Investors who poured $90 billion in European equity funds this year are back to where they started. Hammered by the worst four-day slide since 2008, the region’s stocks gave up their annual gains on Monday, before a 2.6 percent rebound on Tuesday. As recently as April, optimism that central-bank easing would buoy markets had pushed them up 21 percent.
While Europe’s economic forecasts remain stable and earnings projections continue to outpace the U.S., the region’s equities are now taking their cues from a global selloff triggered by China’s devaluation of its currency two weeks ago. Germany’s DAX Index, whose export shares are hurting from the move, swung into a bear market after posting one of the best first-quarter advances in western Europe. The Stoxx Europe 600 Index deepened a correction.
“People look scared, they are quite astonished by the market’s reaction,” John Plassard, senior equity sales trader at Mirabaud Securities in Geneva, said on Monday. “Investors just don’t understand what’s happening. I tell clients they don’t have to panic, but I’m not sure if today is the day to enter the market, because there are still some questions.”
It has taken time for the rout to truly set in. Even until a few days ago, investors backed European equities while being pessimistic on other markets. Funds focused on the region attracted $2.8 billion in the week ended Aug. 19, while investors took out $6 billion or more each from the U.S. and emerging markets, according to a Bank of America Corp. note citing EPFR Global data.
On Monday, the Stoxx 600 tumbled 5.3 percent as all but three shares on the gauge slid and a measure of euro-area swings surged the most since 2008. Commodity producers Glencore Plc and Anglo American Plc sank more than 9 percent, while luxury-goods shares including LVMH Moet Hennessy Louis Vuitton SE and Cie. Financiere Richemont SA fell for a fifth day. Seventeen of 18 western-European markets have lost 10 percent or more from their highs.

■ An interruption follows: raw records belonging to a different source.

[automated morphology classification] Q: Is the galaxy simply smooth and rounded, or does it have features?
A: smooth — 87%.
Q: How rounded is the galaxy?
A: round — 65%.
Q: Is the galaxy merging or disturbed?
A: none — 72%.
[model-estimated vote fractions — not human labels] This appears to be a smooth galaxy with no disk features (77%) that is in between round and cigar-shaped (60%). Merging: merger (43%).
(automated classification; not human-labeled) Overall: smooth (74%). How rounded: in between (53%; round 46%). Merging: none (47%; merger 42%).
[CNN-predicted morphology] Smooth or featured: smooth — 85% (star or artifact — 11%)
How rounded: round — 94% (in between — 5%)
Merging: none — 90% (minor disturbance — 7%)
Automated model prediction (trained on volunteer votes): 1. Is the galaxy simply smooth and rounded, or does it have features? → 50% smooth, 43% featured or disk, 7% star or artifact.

After the European Central Bank began quantitative easing earlier this year, the region’s stocks rallied to a record on bets the economy would leave years of stagnation behind. Euro-area growth is forecast to be the fastest since 2011, and analysts estimate Stoxx 600 companies will increase earnings by 6.2 percent this year, compared with 0.9 percent for Standard & Poor’s 500 Index members.
Those numbers are enough for some traders to stick to their bets.

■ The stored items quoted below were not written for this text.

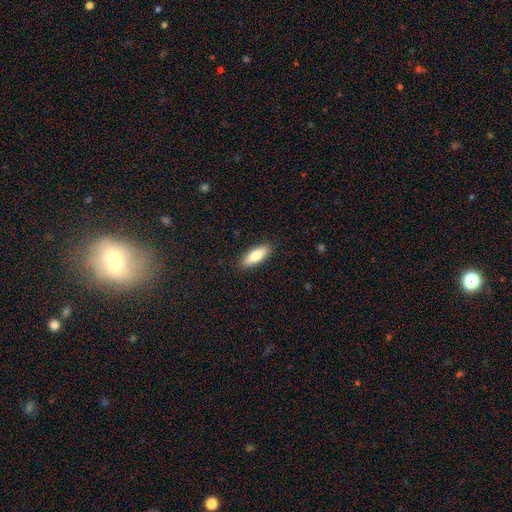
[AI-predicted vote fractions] smooth-or-featured: smooth: 78% | featured or disk: 16% | star or artifact: 6%
  how-rounded: in between: 63% | cigar-shaped: 35% | round: 2%
  merging: none: 89% | minor disturbance: 8% | major disturbance: 2% | merger: 1%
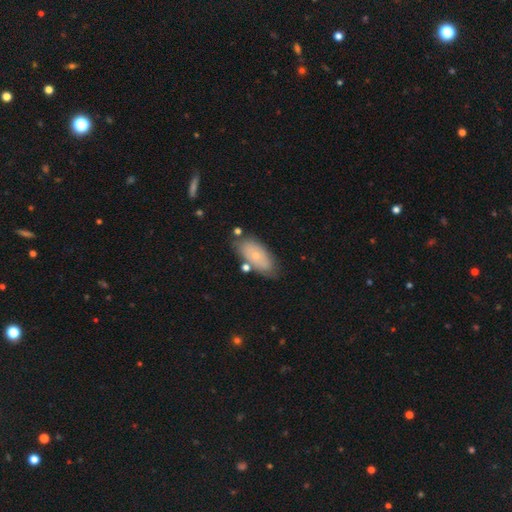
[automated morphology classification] This appears to be a smooth galaxy with no disk features (60%) that is in between round and cigar-shaped (89%). Merging: none (71%).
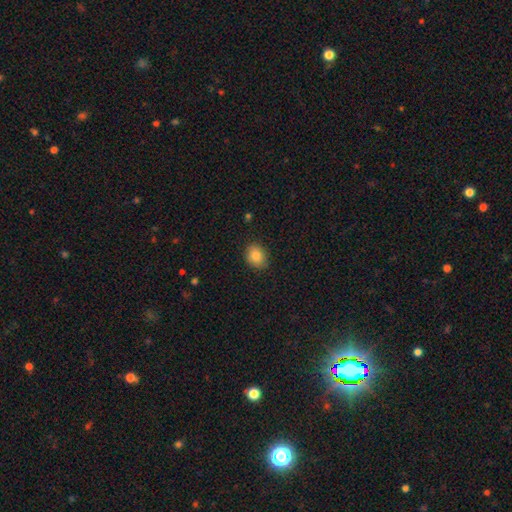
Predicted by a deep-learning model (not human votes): Q: Smooth or featured?
A: smooth (85%); runner-up: star or artifact (9%)
Q: How rounded?
A: round (52%); runner-up: in between (47%)
Q: Merging?
A: none (84%); runner-up: minor disturbance (12%)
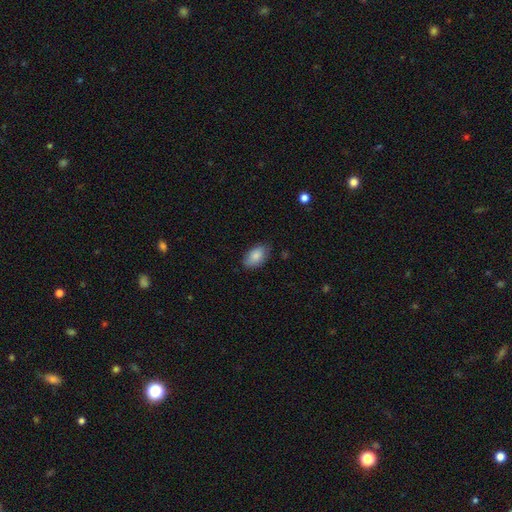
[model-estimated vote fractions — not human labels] A smooth galaxy with no disk features (85%) that is in between round and cigar-shaped (93%).

Vote fractions:
- Smooth or featured? smooth: 85% / featured or disk: 8% / star or artifact: 7%
- How rounded? in between: 93% / round: 5% / cigar-shaped: 2%
- Merging? none: 78% / minor disturbance: 18% / major disturbance: 3% / merger: 1%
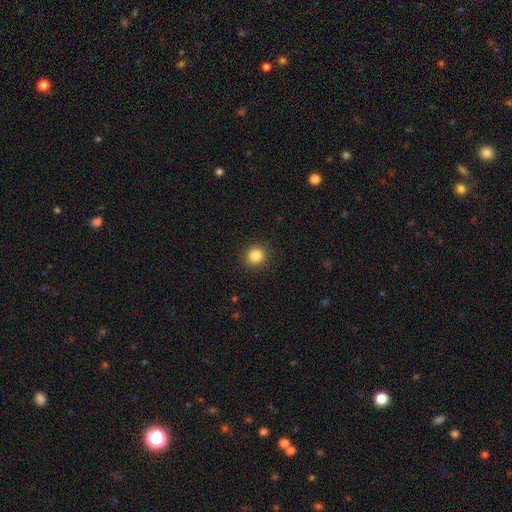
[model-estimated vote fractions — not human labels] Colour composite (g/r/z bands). It shows a smooth galaxy with no disk features (85%) that is round (90%). Merging: none (91%).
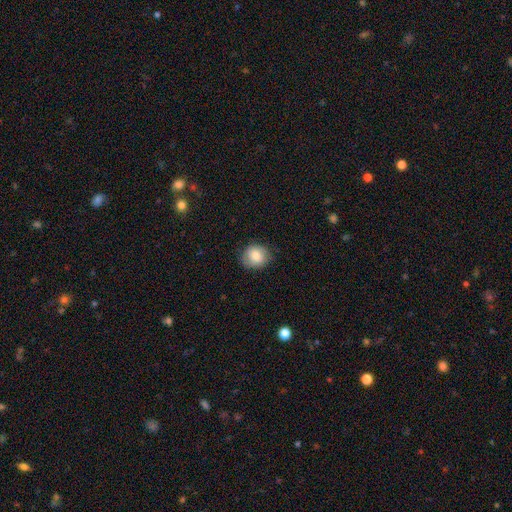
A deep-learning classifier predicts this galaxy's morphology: Smooth or featured? Predicted: smooth (p=0.79). How rounded? Predicted: round (p=0.69). Merging? Predicted: none (p=0.79).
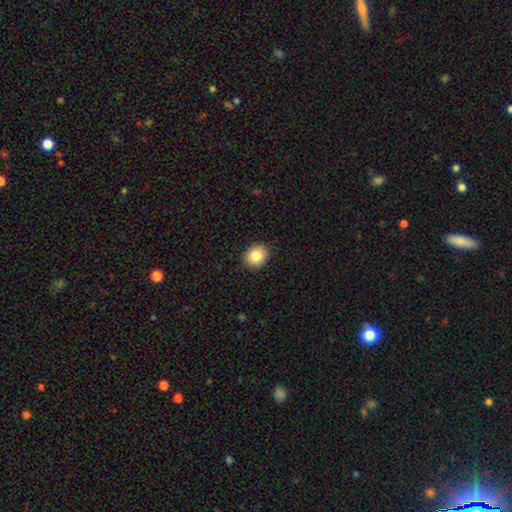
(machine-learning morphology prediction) smooth-or-featured: smooth: 83% | star or artifact: 9% | featured or disk: 8%
  how-rounded: round: 59% | in between: 40% | cigar-shaped: 1%
  merging: none: 91% | minor disturbance: 7% | major disturbance: 2% | merger: 1%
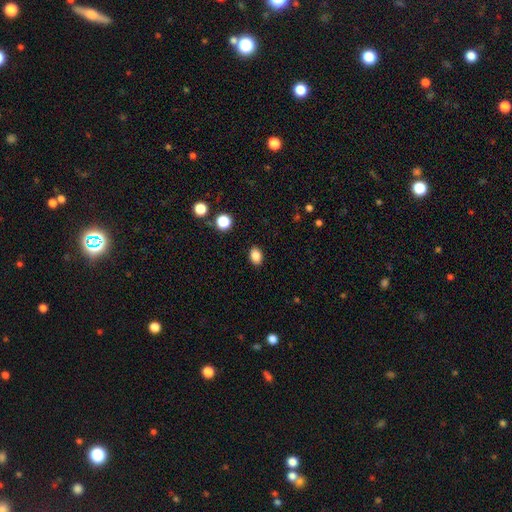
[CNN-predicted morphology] type=smooth (87%); roundness=in between (77%); merging=none (89%).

“As frustrating as this volatility can be, I don’t believe in getting caught up in knee-jerk reactions,” said Patrick Spencer, equities vice chairman at Robert W. Baird & Co. in London. “Rather, calmly process news as it breaks. Risk-averse investors believe in the companies they invest in. Time is key.”
JPMorgan Chase & Co. strategists led by Mislav Matejka wrote in a note yesterday that indicators such as manufacturing data and earnings don’t support the current panic in European markets. The selloff has been overdone and investors should treat further declines as buying opportunities, they said.
“We remain constructive on euro zone,” they wrote. “Demand for credit is clearly picking up, among other factors. Our key concern is with the state of the U.S. cycle, but we do not think that this fear will crystallize in the near term.”
Bulls may be underestimating the effect of a slowdown in the second-biggest economy on European companies, according to Tristan Abet at Louis Capital Markets. China is not only among the top trade partners for Germany, the U.K. and Switzerland, it’s the world’s largest consumer of commodities.
“Don’t be contrarian because there’s good reason to be worried about the profitability,” said Abet, a strategist at Louis Capital Markets in Paris. “The cyclical upswing in Europe is intact, but you can’t play it with European indices because they have been driven by global companies that are reversing for non-domestic reasons.”